Diretamente, não. Mas além dos efeitos inflamatórios, o acúmulo de gordura abdominal desloca o centro de gravidade e força a coluna lombar a uma postura inadequada, o que pode agravar a compressão de nervos já existente em condições como hérnia de disco ou estenose do canal vertebral. Em casos mais raros, o depósito de gordura no interior do canal vertebral (lipomatose epidural) pode comprimir diretamente estruturas nervosas.
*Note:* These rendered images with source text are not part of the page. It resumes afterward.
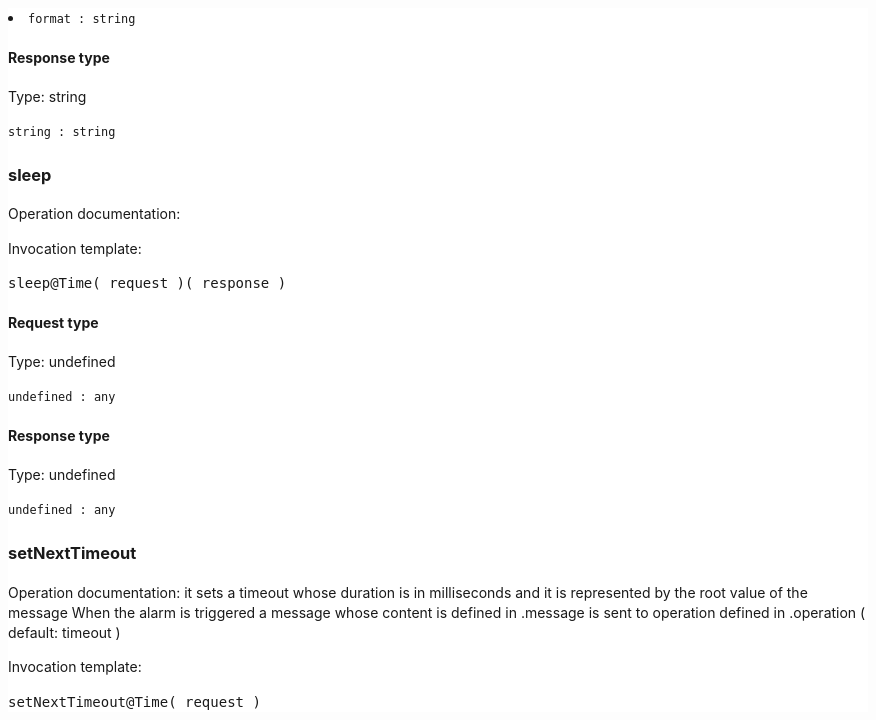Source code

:   <li><code>format : string</code> 
</li>

</ul>



<h4>Response type</h4>

Type: string




<code>string : string</code> 








<h3 id="sleep">sleep</h3>

Operation documentation: 


Invocation template: 
<pre>sleep@Time( request )( response )</pre>

<h4>Request type</h4>

Type: undefined




<code>undefined : any</code> 



<h4>Response type</h4>

Type: undefined




<code>undefined : any</code> 








<h3 id="setNextTimeout">setNextTimeout</h3>

Operation documentation: 
		  it sets a timeout whose duration is in milliseconds and it is represented by the root value of the message
		  When the alarm is triggered a message whose content is defined in .message is sent to operation defined in .operation
		  ( default: timeout )
		


Invocation template: 
<pre>setNextTimeout@Time( request )</pre>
Conclusão: dor na coluna, nas articulações e sobrepeso não são coincidência

A relação entre sobrepeso, gordura visceral e dor na coluna vertebral é profunda e vai muito além do simples “peso extra”. A gordura visceral é um órgão metabólico ativo que mantém o organismo em estado de inflamação crônica — e essa inflamação desgasta silenciosamente os discos intervertebrais, as cartilagens articulares e os nervos espinhais ao longo de anos.

Compreender esse mecanismo é o primeiro passo para uma abordagem de tratamento verdadeiramente eficaz: não basta tratar a dor de forma isolada. É necessário considerar o perfil inflamatório do paciente, a composição corporal e o impacto metabólico sobre as estruturas da coluna.

Se você convive com dor nas costas ou nas articulações e tem sobrepeso — especialmente com acúmulo de gordura abdominal — uma avaliação especializada pode identificar a relação entre esses fatores e traçar um plano de tratamento que ataque o problema pela raiz.